Abstract:
The Low Latency Fault Tolerance (LLFT) system provides fault tolerance for distributed
applications within a wide-area network, using a leader-follower replication strategy. LLFT
provides application-transparent replication, with strong replica consistency, for applications that
involve multiple interacting processes or threads. The LLFT Messaging Protocol provides reliable,
totally ordered message delivery by employing a group multicast, where the message ordering is
determined by the primary replica in the destination group. The Leader-Determined Membership
Protocol provides reconfiguration and recovery when a replica becomes faulty and when a replica
joins or leaves a group, where the membership of the group is determined by the primary replica.
LLFT can operate in the common industrial case where there is a primary replica and one or more
backup replicas. The LLFT system achieves low latency message delivery during normal operation
and low latency reconfiguration and recovery when a fault occurs.

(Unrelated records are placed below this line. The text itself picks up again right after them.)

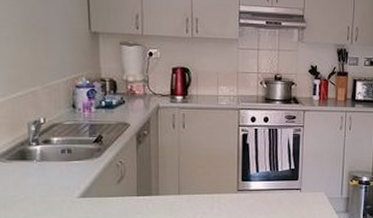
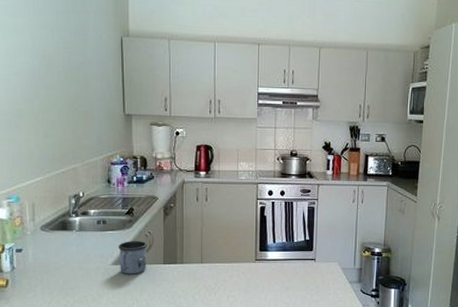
mug: none [86,171,118,208] -> present [118,241,147,274]

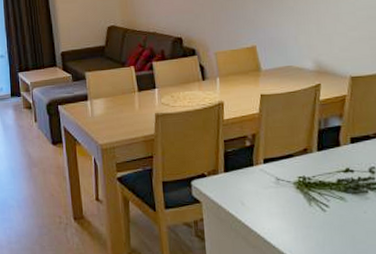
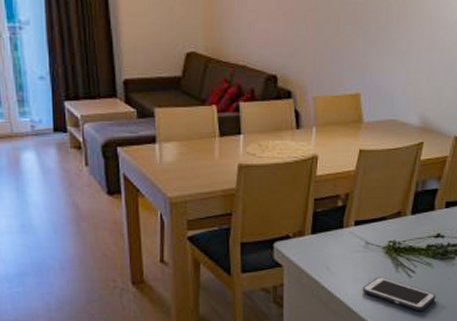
cell phone: none [277,211,354,246] -> present [362,277,436,312]

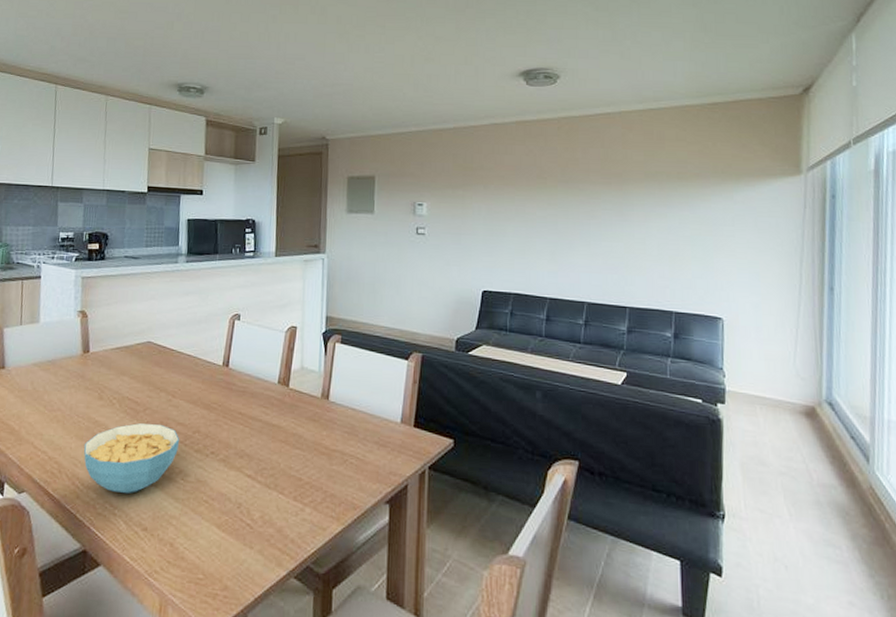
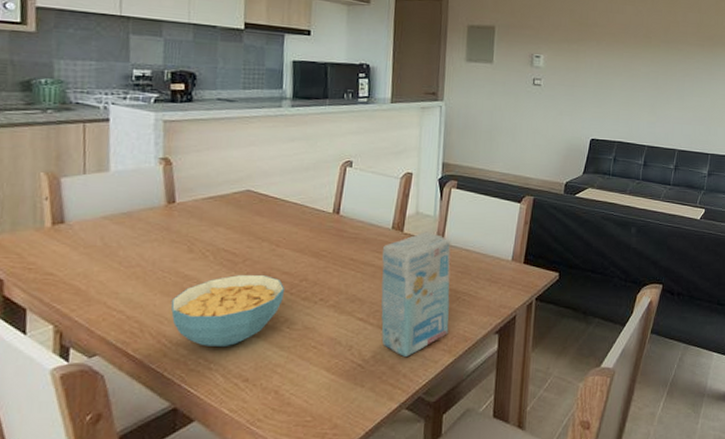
napkin: none [268,387,337,522] -> present [381,231,451,358]

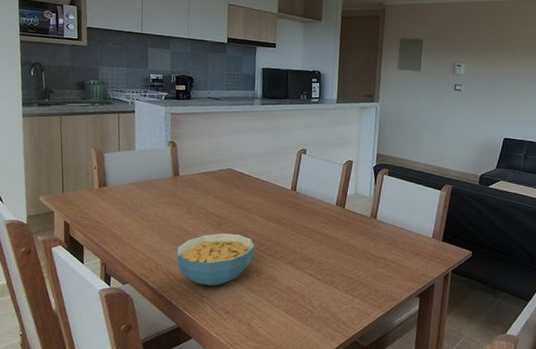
napkin: present [381,231,451,358] -> none [326,209,382,309]

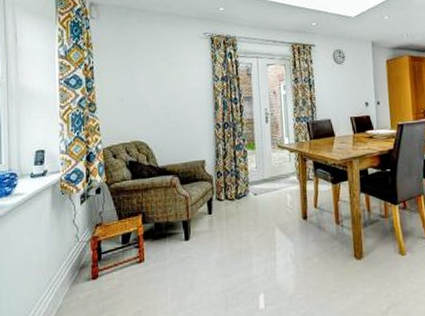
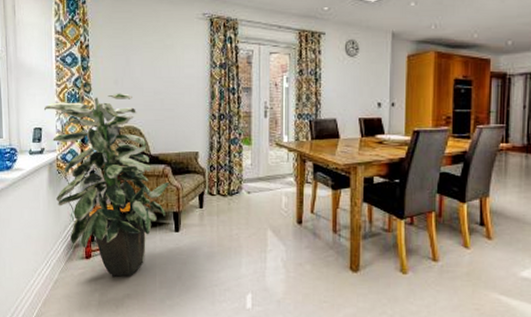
indoor plant: none [46,110,177,295] -> present [43,93,169,277]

As in other fault tolerance systems, the replicas of a process form a process group. One
replica in the group is the primary, and the other replicas are the backups. The primary multicasts
messages to a destination group over a virtual connection. The primary in the destination group
orders the messages, performs the operations, produces ordering information for non-deterministic
operations, and supplies ordering information to its backups. Thus, the backups can perform the
same operations in the same order and obtain the same results as the primary. If the primary fails,
a new primary is chosen deterministically and the new primary determines the membership of the
group. LLFT operates within the usual asynchronous model, but with timing-based fault detectors.
The assumptions of eventual reliable communication and sufficient replicati on enable LLFT to
maintain a single consistent infinite computation, despite crash, timing, and partitioning faults
The proposed LLFT system is emphasized on the Furniture Ordering Management System.